International symposium

From B to X. Making Art (History) since John Berger


When: 11 et 12 octobre 2018
Where: 11 October: IDHEAP, aula, UNIL-Mouline, 1015 Lausanne; 12 October: Musée de l’Elysée, Avenue de l’Elysée 18, 1006 Lausanne


Please register by 1 October 2018 at bax@sik-isea.ch. Participation is free of charge. The number of seats is limited.

New room (11.10): the symposium will take place at the aula of the Institut de hautes études en administration publique (IDHEAP). 

Programme


The first episode of Ways of Seeing, the 1970s television series broadcast by the BBC, opens with a long take in which the presenter, British writer, artist, and art critic John Berger (1926-2017), cuts up Venus and Mars (1483), a painting by Sandro Botticelli that is housed at the National Gallery in London. In the very opening images of the film Berger cuts out the head of Venus and later lays it out flat on a stack of photographic prints. Surprising, worthy of a vandal, and unexpected within the context of the museum, this gesture reveals the materiality of the painting as well as the practical and pragmatic dimensions of the discourse on art. It also highlights the implicities of the museum world and the iconoclastic impetus in Berger’s critique of western art history.


From B to X. Making Art (History) since John Berger

The Swiss Institute for Art Research (SIK-ISEA), the Musée de l’Elysée and the University of Bern propose to examine the production of alternative, politically engaged discourses on art and their reception over the past 50 years. This international symposium will focus primarily on specific practices of image-making, whereby performativity, display and materiality are explored as creative motors and epistemological processes.

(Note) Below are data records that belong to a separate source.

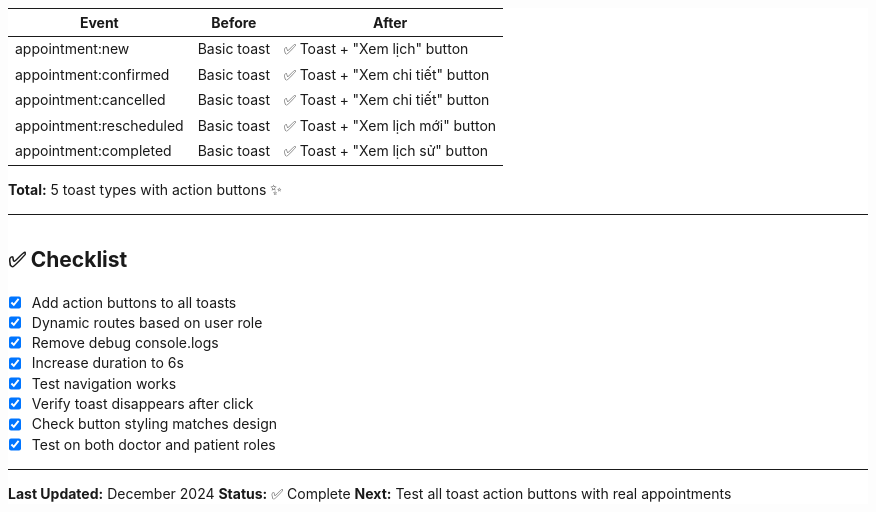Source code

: | Event                   | Before      | After                            |
| ----------------------- | ----------- | -------------------------------- |
| appointment:new         | Basic toast | ✅ Toast + "Xem lịch" button     |
| appointment:confirmed   | Basic toast | ✅ Toast + "Xem chi tiết" button |
| appointment:cancelled   | Basic toast | ✅ Toast + "Xem chi tiết" button |
| appointment:rescheduled | Basic toast | ✅ Toast + "Xem lịch mới" button |
| appointment:completed   | Basic toast | ✅ Toast + "Xem lịch sử" button  |

**Total:** 5 toast types with action buttons ✨

---

## ✅ Checklist

- [x] Add action buttons to all toasts
- [x] Dynamic routes based on user role
- [x] Remove debug console.logs
- [x] Increase duration to 6s
- [x] Test navigation works
- [x] Verify toast disappears after click
- [x] Check button styling matches design
- [x] Test on both doctor and patient roles

---

**Last Updated:** December 2024
**Status:** ✅ Complete
**Next:** Test all toast action buttons with real appointments
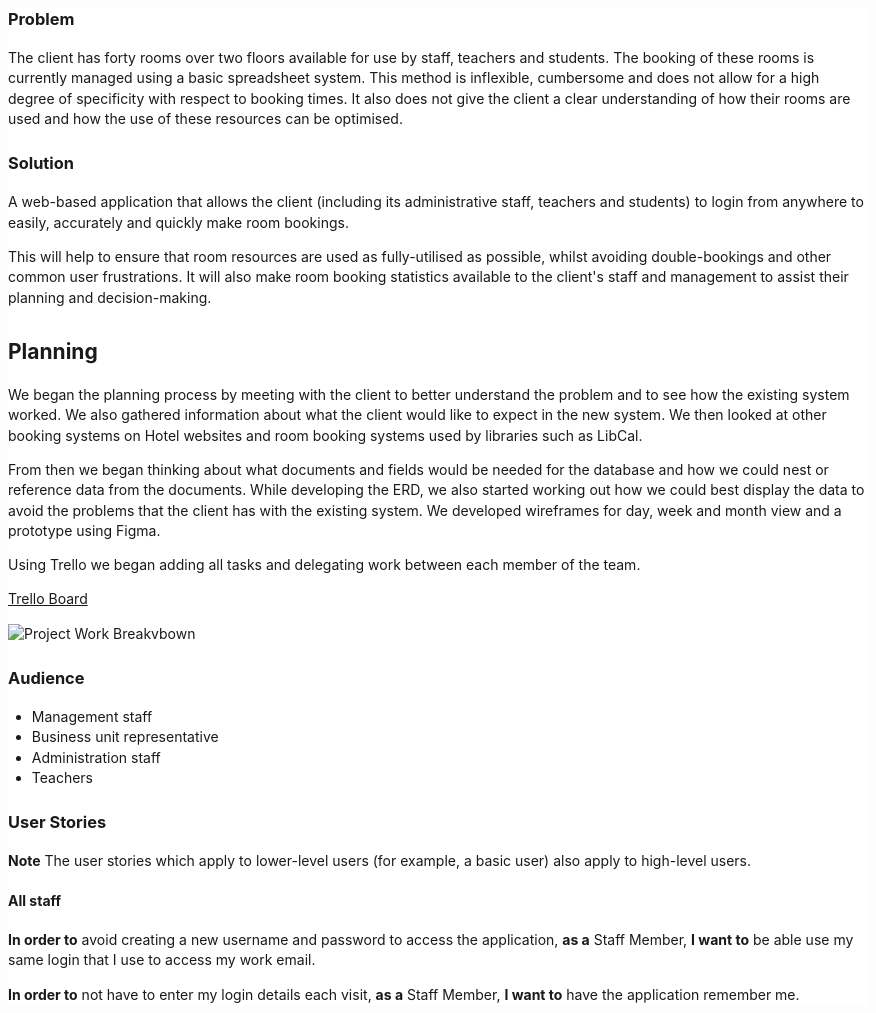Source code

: ### Problem

The client has forty rooms over two floors available for use by staff, teachers and students. The booking of these rooms is currently managed using a basic spreadsheet system. This method is inflexible, cumbersome and does not allow for a high degree of specificity with respect to booking times. It also does not give the client a clear understanding of how their rooms are used and how the use of these resources can be optimised.

### Solution

A web-based application that allows the client (including its administrative staff, teachers and students) to login from anywhere to easily, accurately and quickly make room bookings.

This will help to ensure that room resources are used as fully-utilised as possible, whilst avoiding double-bookings and other common user frustrations. It will also make room booking statistics available to the client's staff and management to assist their planning and decision-making.

## Planning

We began the planning process by meeting with the client to better understand the problem and to see how the existing system worked. We also gathered information about what the client would like to expect in the new system. We then looked at other booking systems on Hotel websites and room booking systems used by libraries such as LibCal.

From then we began thinking about what documents and fields would be needed for the database and how we could nest or reference data from the documents. While developing the ERD, we also started working out how we could best display the data to avoid the problems that the client has with the existing system. We developed wireframes for day, week and month view and a prototype using Figma.

Using Trello we began adding all tasks and delegating work between each member of the team.

[Trello Board](https://trello.com/b/7Wo4BQjs)

![Project Work Breakvbown](docs/RoomBookingSystem-ProjectWorkBreakdown.png)

### Audience

- Management staff
- Business unit representative
- Administration staff
- Teachers

### User Stories

**Note** The user stories which apply to lower-level users (for example, a basic user) also apply to high-level users.

#### All staff

**In order to** avoid creating a new username and password to access the application, **as a** Staff Member, **I want to** be able use my same login that I use to access my work email.

**In order to** not have to enter my login details each visit, **as a** Staff Member, **I want to** have the application remember me.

More broadly, this conference is also the opportunity to discuss the future(s) of art history as a discipline, within the university and museum contexts. The title of our proposal, inspired by Berger’s book From A to X. A Story in Letters (2008), offers a prospective incentive that is non-dogmatic. Far from claiming to be either exhaustive or prescriptive, this symposium is intended as an opportunity to assess the methods and scope of art history.